LARS Tech Report Number

071482

Abstract

This study evaluated computer-aided analysis techniques applied to Thematic Mapper Simulator (TMS) data for the purpose of mapping forest cover types. Specifically, classification results obtained using a supervised set of training statistics and various combinations of three and four channels subsets of the seven available TMS channels are compared for three classification algorithms: L2, GML, and SECHO. In the analysis, the best three and four channel subsets were determined by minimum transformed divergence criteria. A Karhunen-Loeve or Principal Component linear transformation was applied to the 1979 TMS data set and supervised training statistics were generated for classifying the transformed data.

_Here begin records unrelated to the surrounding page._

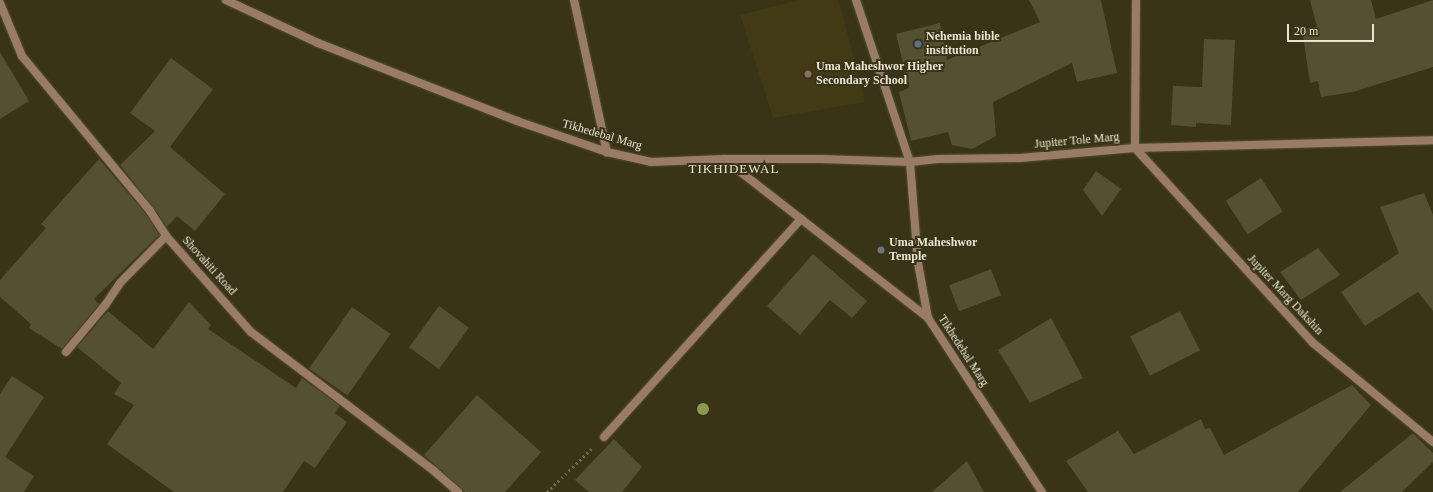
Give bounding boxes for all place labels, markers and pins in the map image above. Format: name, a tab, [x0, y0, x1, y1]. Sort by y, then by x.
place label: Nehemia bible institution	[926, 30, 1000, 58]
marker: Nehemia bible institution	[913, 39, 923, 49]
place label: Uma Maheshwor Higher Secondary School	[816, 60, 943, 88]
marker: Uma Maheshwor Higher Secondary School	[803, 69, 813, 79]
place label: Uma Maheshwor Temple	[889, 236, 977, 264]
marker: Uma Maheshwor Temple	[876, 245, 886, 255]

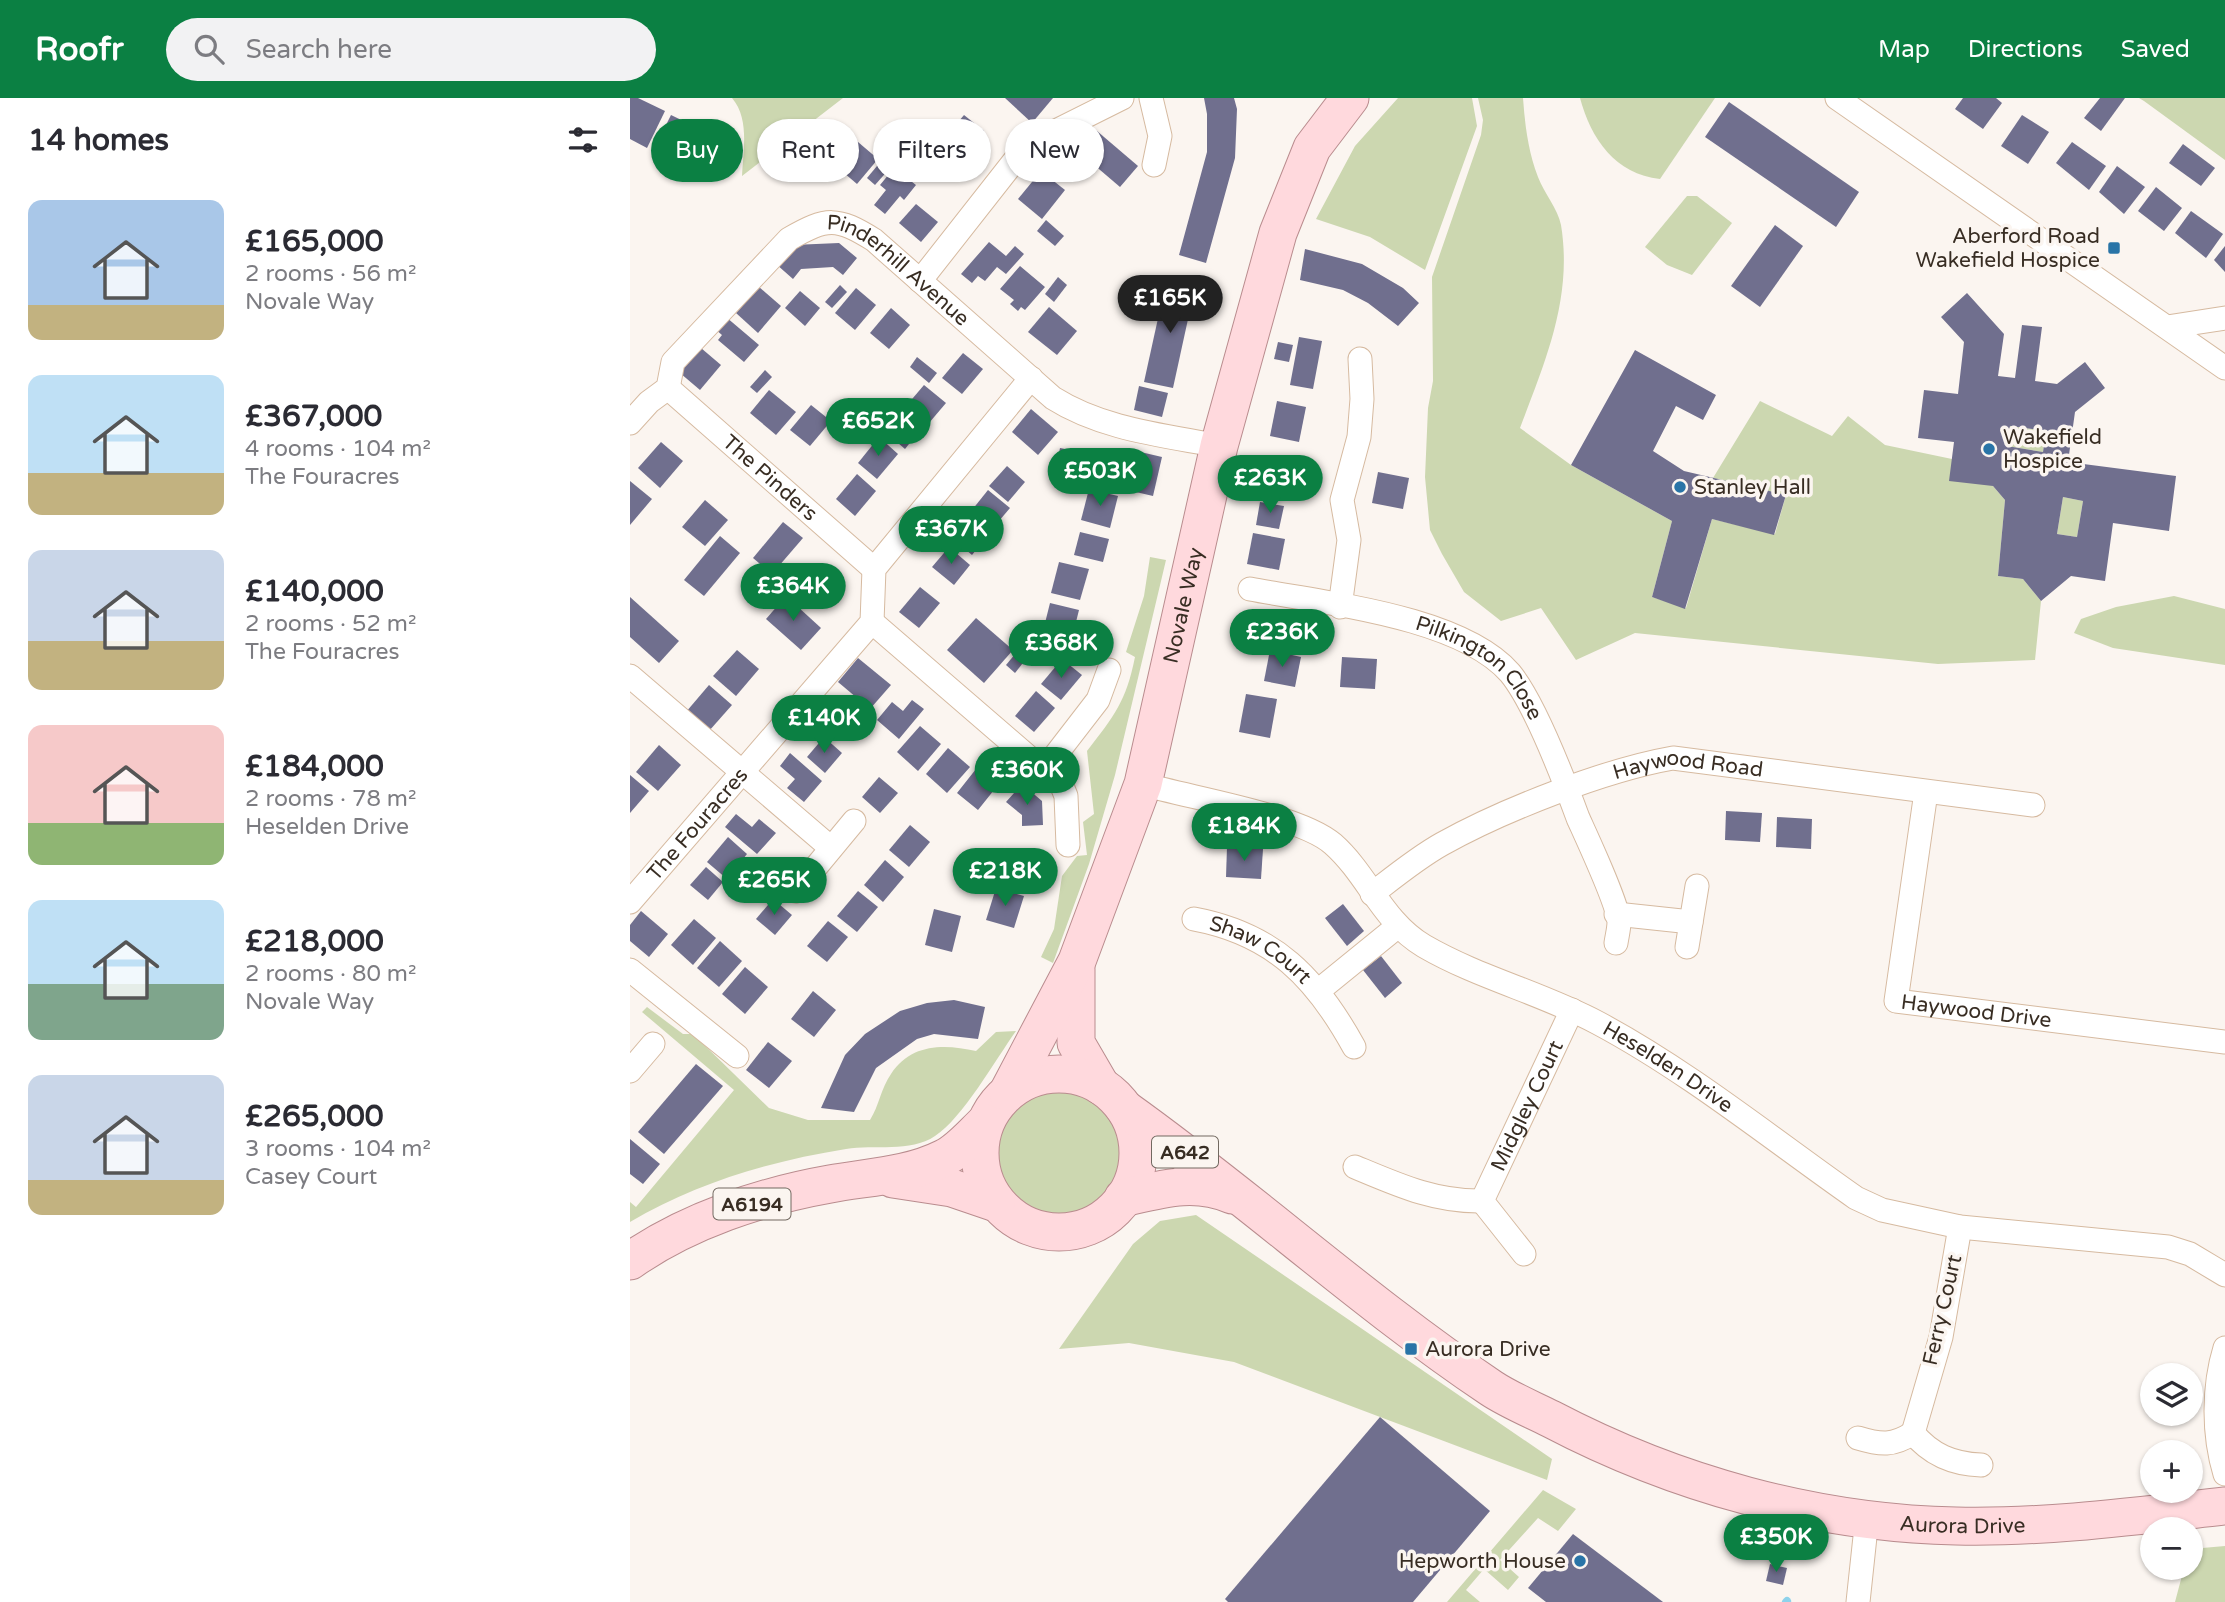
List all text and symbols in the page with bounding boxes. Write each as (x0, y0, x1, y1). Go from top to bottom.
search box (166, 18, 656, 81)
text: Roofr (35, 30, 124, 69)
icon: search (190, 30, 228, 68)
text: Search here (246, 34, 392, 65)
text: Map (1878, 35, 1930, 64)
text: Directions (1968, 35, 2083, 64)
text: Saved (2121, 35, 2190, 64)
chip: Buy (651, 119, 743, 182)
chip: Rent (757, 119, 859, 182)
chip: Filters (873, 119, 991, 182)
chip: New (1005, 119, 1104, 182)
icon: filters (564, 121, 602, 159)
text: 14 homes (28, 122, 169, 159)
street label: Pinderhill Avenue (826, 210, 974, 331)
text: £165,000 (245, 223, 384, 260)
place label: Aberford Road Wakefield Hospice (1916, 224, 2100, 273)
icon: home (84, 228, 168, 312)
marker: Aberford Road Wakefield Hospice (2106, 240, 2122, 256)
text: 2 rooms · 56 m² (245, 260, 416, 288)
pin: £165K (1121, 275, 1219, 335)
text: £165K (1134, 284, 1206, 312)
text: Novale Way (245, 288, 374, 316)
text: £367,000 (245, 398, 382, 435)
pin: £652K (829, 398, 927, 458)
icon: home (84, 403, 168, 487)
text: £652K (842, 407, 914, 435)
place label: Wakefield Hospice (2003, 425, 2102, 474)
street label: The Pinders (717, 430, 822, 527)
text: 4 rooms · 104 m² (245, 435, 431, 463)
marker: Wakefield Hospice (1981, 441, 1997, 457)
pin: £503K (1051, 448, 1149, 508)
pin: £263K (1221, 456, 1319, 515)
text: £503K (1064, 457, 1136, 485)
text: The Fouracres (245, 463, 399, 491)
text: £263K (1234, 464, 1306, 492)
place label: Stanley Hall (1694, 475, 1811, 500)
marker: Stanley Hall (1672, 479, 1688, 495)
pin: £367K (902, 506, 1000, 566)
text: £367K (915, 515, 987, 543)
street label: Novale Way (1159, 545, 1209, 666)
pin: £364K (744, 564, 842, 623)
text: £364K (757, 572, 829, 600)
text: £140,000 (245, 573, 384, 610)
icon: home (84, 578, 168, 662)
text: 2 rooms · 52 m² (245, 610, 416, 638)
pin: £236K (1233, 610, 1331, 669)
street label: Pilkington Close (1412, 611, 1548, 724)
text: £236K (1246, 618, 1318, 646)
pin: £368K (1012, 620, 1110, 680)
text: £368K (1025, 629, 1097, 657)
text: The Fouracres (245, 638, 399, 666)
pin: £140K (775, 696, 873, 755)
text: £140K (788, 704, 860, 732)
street label: Haywood Road (1610, 745, 1765, 785)
text: £184,000 (245, 748, 384, 785)
pin: £360K (978, 748, 1076, 807)
icon: home (84, 753, 168, 837)
text: £360K (991, 756, 1063, 784)
street label: The Fouracres (642, 763, 753, 886)
text: 2 rooms · 78 m² (245, 785, 416, 813)
pin: £184K (1195, 804, 1293, 863)
text: £184K (1208, 812, 1280, 840)
text: Heselden Drive (245, 813, 409, 841)
pin: £218K (956, 848, 1054, 908)
text: £218K (969, 857, 1041, 885)
pin: £265K (725, 858, 823, 917)
text: £265K (738, 866, 810, 894)
street label: Shaw Court (1207, 911, 1317, 989)
text: £218,000 (245, 923, 384, 960)
icon: home (84, 928, 168, 1012)
text: 2 rooms · 80 m² (245, 960, 416, 988)
text: Novale Way (245, 988, 374, 1016)
street label: Haywood Drive (1900, 990, 2053, 1033)
street label: Heselden Drive (1598, 1016, 1738, 1118)
street label: Midgley Court (1486, 1037, 1569, 1175)
text: £265,000 (245, 1098, 384, 1135)
icon: home (84, 1103, 168, 1187)
text: 3 rooms · 104 m² (245, 1135, 431, 1163)
road number: A642 (1152, 1136, 1218, 1168)
text: Casey Court (245, 1163, 377, 1191)
road number: A6194 (713, 1188, 790, 1220)
street label: Ferry Court (1918, 1252, 1967, 1368)
place label: Aurora Drive (1425, 1337, 1551, 1362)
marker: Aurora Drive (1403, 1341, 1419, 1357)
map controls (2140, 1363, 2203, 1580)
button: layers (2140, 1363, 2203, 1426)
button: + (2140, 1440, 2203, 1503)
street label: Aurora Drive (1899, 1511, 2026, 1539)
pin: £350K (1727, 1514, 1825, 1574)
button: − (2140, 1517, 2203, 1580)
text: £350K (1740, 1523, 1812, 1551)
place label: Hepworth House (1399, 1549, 1566, 1574)
marker: Hepworth House (1572, 1553, 1588, 1569)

Classification results from applying the same three classification algorithms on the transformed data are compared to results from the untransformed data sets. Results from the untransformed TMS data show a higher performance using the four simulated Landsat channels (CH2:0.52 - 0.60µm; CH3: 0.63 - 0.69µm; CH4: 0.76 - 0.90µm; CH5: 1.00 -1.30µm) than from the best four channels selected by the minimum transformed divergence criteria. The contextual classifier known as SECHO (Supervised Extraction and Classification of Homogeneous Objects) performed significantly better than either of the two per-point classifiers for the untransformed data. Overall classification results of the K-L transformation increased for the L2 algorithm, but decreased for both the GML and SECHO algorithms.